ViRVIG, Universitat Politècnica de Catalunya-BarcelonaTech, Pau Gargallo 14, CS Dept, Edifici U, 08028 Barcelona, Spain.
ViRVIG, Universitat Politècnica de Catalunya-BarcelonaTech, Jordi Girona 1-3, CS Dept, Edifici Omega, 08034 Barcelona, Spain.
Sensors (Basel). 2021 May 12;21(10):3368. doi: 10.3390/s21103368.
The estimation of player positions is key for performance analysis in sport. In this paper, we focus on image-based, single-angle, player position estimation in padel. Unlike tennis, the primary camera view in professional padel videos follows a de facto standard, consisting of a high-angle shot at about 7.6 m above the court floor. This camera angle reduces the occlusion impact of the mesh that stands over the glass walls, and offers a convenient view for judging the depth of the ball and the player positions and poses. We evaluate and compare the accuracy of state-of-the-art computer vision methods on a large set of images from both amateur videos and publicly available videos from the major international padel circuit. The methods we analyze include object detection, image segmentation and pose estimation techniques, all of them based on deep convolutional neural networks. We report accuracy and average precision with respect to manually-annotated video frames. The best results are obtained by top-down pose estimation methods, which offer a detection rate of 99.8% and a RMSE below 5 and 12 cm for horizontal/vertical court-space coordinates (deviations from predicted and ground-truth player positions). These results demonstrate the suitability of pose estimation methods based on deep convolutional neural networks for estimating player positions from single-angle padel videos. Immediate applications of this work include the player and team analysis of the large collection of publicly available videos from international circuits, as well as an inexpensive method to get player positional data in amateur padel clubs.

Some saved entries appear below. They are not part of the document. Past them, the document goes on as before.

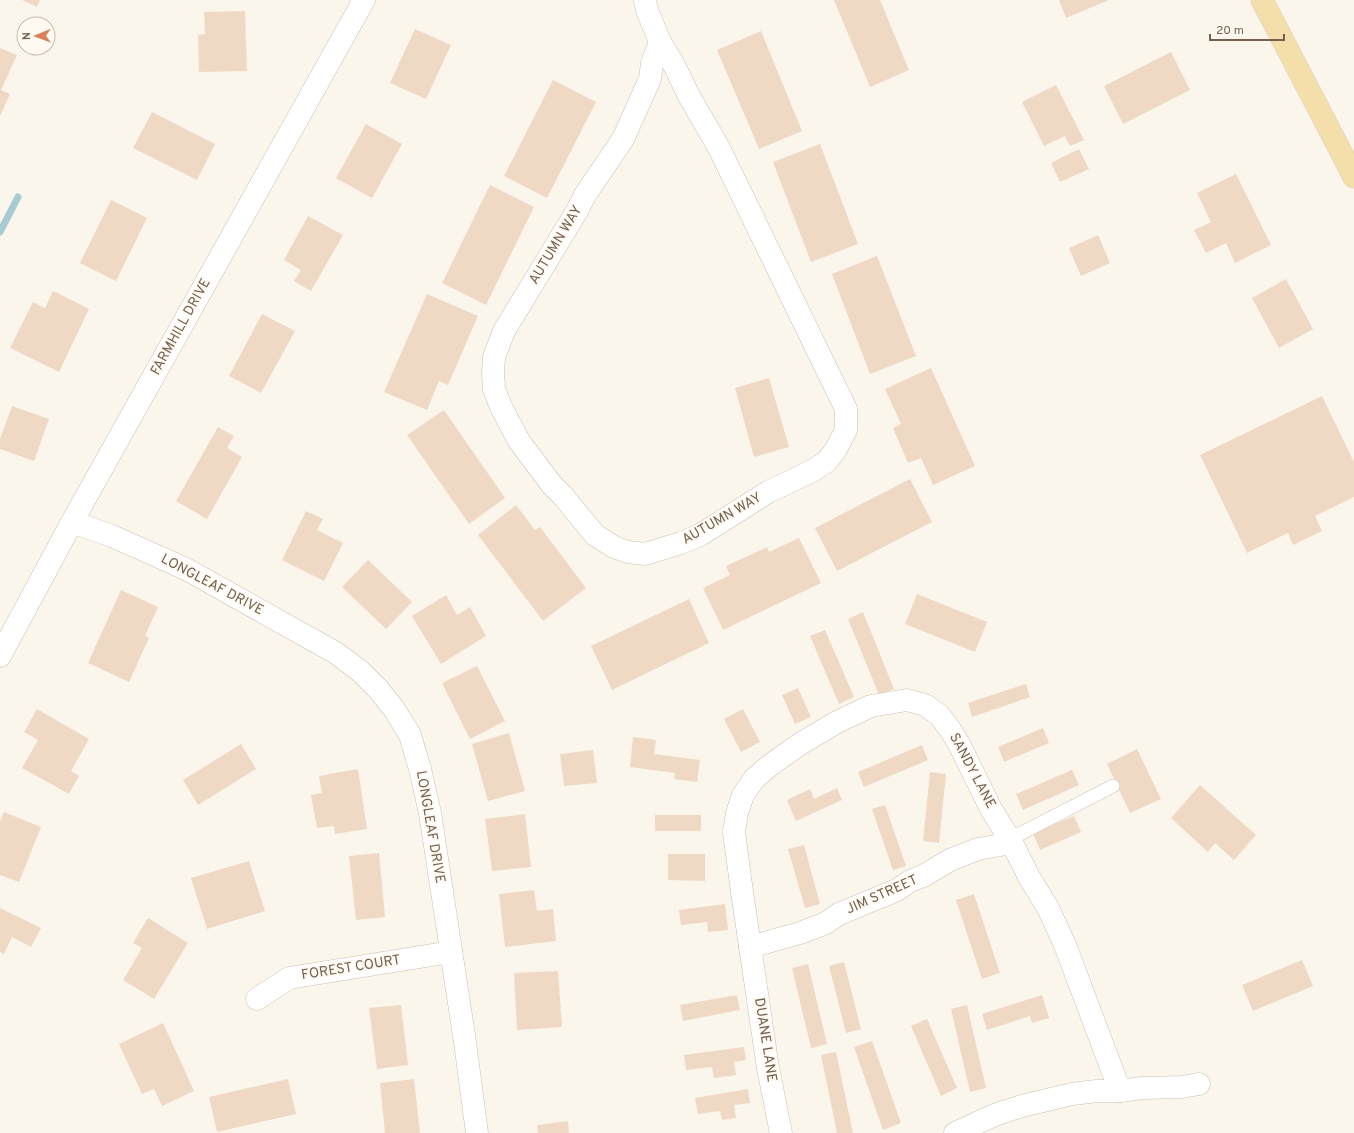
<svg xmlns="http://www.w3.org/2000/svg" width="1354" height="1133" viewBox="0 0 1354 1133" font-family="Overpass,sans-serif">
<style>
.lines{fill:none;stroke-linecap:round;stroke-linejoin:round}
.stream{stroke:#a7cad5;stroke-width:7}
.building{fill:#efd9c5}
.service-casing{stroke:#cdbfb1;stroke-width:14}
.minor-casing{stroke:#cdbfb1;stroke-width:23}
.primary-casing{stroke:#d8d2ce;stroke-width:23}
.service{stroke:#fff;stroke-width:13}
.minor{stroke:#fff;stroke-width:22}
.primary{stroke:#f4dea9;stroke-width:22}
.labels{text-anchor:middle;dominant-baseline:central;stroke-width:3.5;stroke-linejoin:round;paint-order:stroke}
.street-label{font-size:14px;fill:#75604f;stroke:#fefaf1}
</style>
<rect width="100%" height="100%" fill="#fbf6eb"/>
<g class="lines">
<path class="stream" d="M0,232L18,197"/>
</g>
<g class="building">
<path d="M22,0H40L37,7Z"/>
<path d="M834,0H880L909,70L870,87Z"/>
<path d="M1059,0H1109L1066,18Z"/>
<path d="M245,11L247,71L199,72L198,35L205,34L204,12Z"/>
<path d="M415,29L451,45L426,99L390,83Z"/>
<path d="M761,31L802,131L759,149L717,50Z"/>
<path d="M0,48L17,55L1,90L10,94L0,116Z"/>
<path d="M1171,52L1190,90L1123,124L1104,86Z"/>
<path d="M553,80L596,102L547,198L504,176Z"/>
<path d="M1056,85L1084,140L1070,146L1065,136L1044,146L1022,102Z"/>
<path d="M152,112L215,144L197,180L133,148Z"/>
<path d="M366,124L402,144L372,198L336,178Z"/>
<path d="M820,144L858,244L811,262L773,162Z"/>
<path d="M1079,149L1089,169L1060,182L1051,163Z"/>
<path d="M1236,174L1271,245L1235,263L1226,243L1206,253L1194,230L1211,222L1197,193Z"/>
<path d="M490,185L534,207L486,305L442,283Z"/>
<path d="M111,200L147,218L116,281L80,263Z"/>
<path d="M308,216L343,235L311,291L294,281L301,270L284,260Z"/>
<path d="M1098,235L1110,263L1081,276L1069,248Z"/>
<path d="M877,256L916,356L870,374L832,274Z"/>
<path d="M1286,279L1313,329L1279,348L1252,298Z"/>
<path d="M53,291L89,309L59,372L10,348L33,302L45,308Z"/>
<path d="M427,294L478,316L448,385L439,381L427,410L384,392Z"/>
<path d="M262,314L295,331L261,393L229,376Z"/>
<path d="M931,368L975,466L933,485L921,458L908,463L893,428L901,424L885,389Z"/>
<path d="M769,378L789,447L754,457L735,388Z"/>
<path d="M1322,396L1354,462V497L1315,516L1322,531L1293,545L1288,533L1247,553L1200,455Z"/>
<path d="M12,406L49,419L34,461L0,449V439Z"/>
<path d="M444,410L505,498L469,524L407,435Z"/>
<path d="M218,427L234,436L227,448L242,457L207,519L176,501Z"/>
<path d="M910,479L932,522L837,571L815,528Z"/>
<path d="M516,505L535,530L540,527L586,588L543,621L478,535Z"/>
<path d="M306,511L323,519L317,530L343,543L324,581L282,560Z"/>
<path d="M799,538L821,583L723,630L703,588L730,575L726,566L767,547L769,552Z"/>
<path d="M368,560L412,602L386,629L342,587Z"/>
<path d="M121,590L158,607L145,636L149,638L129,682L88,663Z"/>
<path d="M917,594L987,622L975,652L905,624Z"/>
<path d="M446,595L457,615L470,607L486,636L441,664L412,616Z"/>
<path d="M689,599L709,643L612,690L591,646Z"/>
<path d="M863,612L894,689L879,695L848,619Z"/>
<path d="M825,630L854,697L839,704L810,636Z"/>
<path d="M477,666L505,721L470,739L442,683Z"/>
<path d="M1026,684L1030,697L972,717L968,703Z"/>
<path d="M798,688L811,717L795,724L782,695Z"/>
<path d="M37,709L89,739L71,771L79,776L69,794L22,768L38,740L24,732Z"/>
<path d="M743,709L760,742L741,752L724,719Z"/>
<path d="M1043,728L1049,743L1004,762L998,747Z"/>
<path d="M509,733L525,791L488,801L472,744Z"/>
<path d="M633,737L656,740L654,754L700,760L697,782L674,779L675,773L630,767Z"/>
<path d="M241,744L256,769L198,805L183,780Z"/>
<path d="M922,745L928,760L864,787L858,772Z"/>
<path d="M1137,749L1161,799L1130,813L1107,764Z"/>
<path d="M593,750L597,783L564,786L560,754Z"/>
<path d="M358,769L367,829L335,834L334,826L317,828L311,795L322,793L319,776Z"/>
<path d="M1072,770L1079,785L1023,810L1016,794Z"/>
<path d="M930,772L946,774L939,843L923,841Z"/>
<path d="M1200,785L1256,835L1234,860L1215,843L1208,852L1171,818Z"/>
<path d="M837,788L842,800L796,821L787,800L810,789L814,799Z"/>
<path d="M885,805L906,866L893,870L872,809Z"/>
<path d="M4,812L41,827L19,882L0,875V822Z"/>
<path d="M525,814L531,867L492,871L485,819Z"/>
<rect x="655" y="815" width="46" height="16"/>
<path d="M1074,816L1081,832L1040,850L1033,833Z"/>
<path d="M804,845L820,904L805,908L788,849Z"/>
<path d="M379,853L385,917L356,920L349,856Z"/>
<path d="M668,854H705V881L668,880Z"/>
<path d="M249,861L265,911L207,929L191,878Z"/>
<path d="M534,890L537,911L553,909L556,941L505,947L499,894Z"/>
<path d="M974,894L1000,973L982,979L956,900Z"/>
<path d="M725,904L728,930L708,932L707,922L681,925L679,910Z"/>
<path d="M0,908L41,928L31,947L12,937L4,954L0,952Z"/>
<path d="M148,918L188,943L154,999L123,980L142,948L133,943Z"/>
<path d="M1302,960L1313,986L1253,1011L1242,985Z"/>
<path d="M844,962L861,1029L846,1033L829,966Z"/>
<path d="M808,964L827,1044L811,1048L792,968Z"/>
<path d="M558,971L562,1027L517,1030L514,973Z"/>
<path d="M737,995L740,1010L683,1021L680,1005Z"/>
<path d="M1042,995L1049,1018L1032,1023L1030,1016L987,1030L982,1014Z"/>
<path d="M401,1005L408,1065L377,1069L369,1008Z"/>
<path d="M967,1005L986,1088L970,1092L951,1009Z"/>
<path d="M927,1019L957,1088L941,1096L911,1026Z"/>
<path d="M163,1023L194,1091L162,1106L154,1089L142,1094L119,1044Z"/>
<path d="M872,1041L901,1123L883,1130L854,1047Z"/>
<path d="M744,1047L746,1060L734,1062L736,1075L714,1078L712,1067L686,1070L684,1055Z"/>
<path d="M836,1052L853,1133H837L821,1055Z"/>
<path d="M288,1079L296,1114L217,1132L209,1097Z"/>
<path d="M414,1079L420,1133H385L380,1083Z"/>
<path d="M748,1089L750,1103L734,1105L736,1118L722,1120L720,1111L698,1114L695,1098Z"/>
<path d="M568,1121L569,1133H538L537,1125Z"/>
</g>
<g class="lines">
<defs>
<path id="service" d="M1010,839L1113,786"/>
<g id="minor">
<path d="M645,0L647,10L660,42"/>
<path d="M660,42L674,65L689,96L719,148L846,409V430L835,451L826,462L814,470L768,492L700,535L681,543L645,554L628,552L614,547L595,535L563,496L552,485L519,441L501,407L494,389L493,373L494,357L504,331L577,211L585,195L623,139L650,79L652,63Z"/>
<path d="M72,522L112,536L186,569L336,653L360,671L378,689L394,709L410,735L420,769L430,813L465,1042L477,1133"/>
<path d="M0,656L72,522L364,0"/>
<path d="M750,947L800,933L826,923L839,914L897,890L910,881L923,876L950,860L978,849L1012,843"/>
<path d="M257,999L289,978L451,952"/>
<path d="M781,1133L768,1068L742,892L734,832L737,813L743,795L754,779L769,766L800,744L837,722L871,706L907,700L925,705L939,715L949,728L959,744L991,809L1012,843L1029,877L1048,908L1065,945L1120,1091"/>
<path d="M955,1133L997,1114L1022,1106L1072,1094L1097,1091H1120L1142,1088L1182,1087L1199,1084"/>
</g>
<path id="primary" d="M1262,0L1354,177"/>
</defs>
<use href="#service" class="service-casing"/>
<use href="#minor" class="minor-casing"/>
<use href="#primary" class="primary-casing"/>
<use href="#service" class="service"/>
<use href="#minor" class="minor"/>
<use href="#primary" class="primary"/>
</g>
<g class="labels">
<g class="street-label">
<text transform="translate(556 245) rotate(-59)">AUTUMN WAY</text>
<text transform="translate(181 327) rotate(-61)">FARMHILL DRIVE</text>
<text transform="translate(722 519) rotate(-30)">AUTUMN WAY</text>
<text transform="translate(212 585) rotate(28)">LONGLEAF DRIVE</text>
<text transform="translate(972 771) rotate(62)">SANDY LANE</text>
<text transform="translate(430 827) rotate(80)">LONGLEAF DRIVE</text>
<text transform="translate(882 895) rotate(-24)">JIM STREET</text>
<text transform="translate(351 968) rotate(-9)">FOREST COURT</text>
<text transform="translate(765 1040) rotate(81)">DUANE LANE</text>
</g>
</g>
<g transform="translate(36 36) rotate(269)"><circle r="19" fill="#fefaf1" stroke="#c7bcb0"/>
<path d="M0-3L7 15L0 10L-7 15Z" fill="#db815b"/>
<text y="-6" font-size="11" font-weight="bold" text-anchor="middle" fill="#75604f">N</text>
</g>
<path d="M1210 34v6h74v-6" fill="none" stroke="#75604f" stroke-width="2"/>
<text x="1216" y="34" font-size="12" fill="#75604f" stroke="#fefaf1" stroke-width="3" paint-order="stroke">20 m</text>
</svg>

球员位置的估计是运动表现分析的关键。在本文中,我们专注于基于图像的、单视角的壁球球员位置估计。与网球不同,职业壁球视频中的主要摄像机视角遵循事实上的标准,包括一个高于球场地面约 7.6 米的高角度拍摄。这种摄像机角度减少了网的遮挡影响,为判断球的深度以及球员的位置和姿势提供了便利的视角。我们在一组来自业余视频和主要国际壁球巡回赛的公开可用视频的大量图像上评估和比较了最先进的计算机视觉方法的准确性。我们分析的方法包括目标检测、图像分割和姿势估计技术,所有这些都基于深度卷积神经网络。我们报告了相对于手动注释视频帧的准确性和平均精度。自上而下的姿势估计方法的结果最好,其检测率为 99.8%,水平/垂直球场空间坐标的 RMSE 低于 5 和 12 厘米(预测和地面真实球员位置的偏差)。这些结果表明,基于深度卷积神经网络的姿势估计方法适用于从单视角壁球视频中估计球员位置。这项工作的直接应用包括对国际巡回赛上大量公开可用视频的球员和团队分析,以及在业余壁球俱乐部中获取球员位置数据的廉价方法。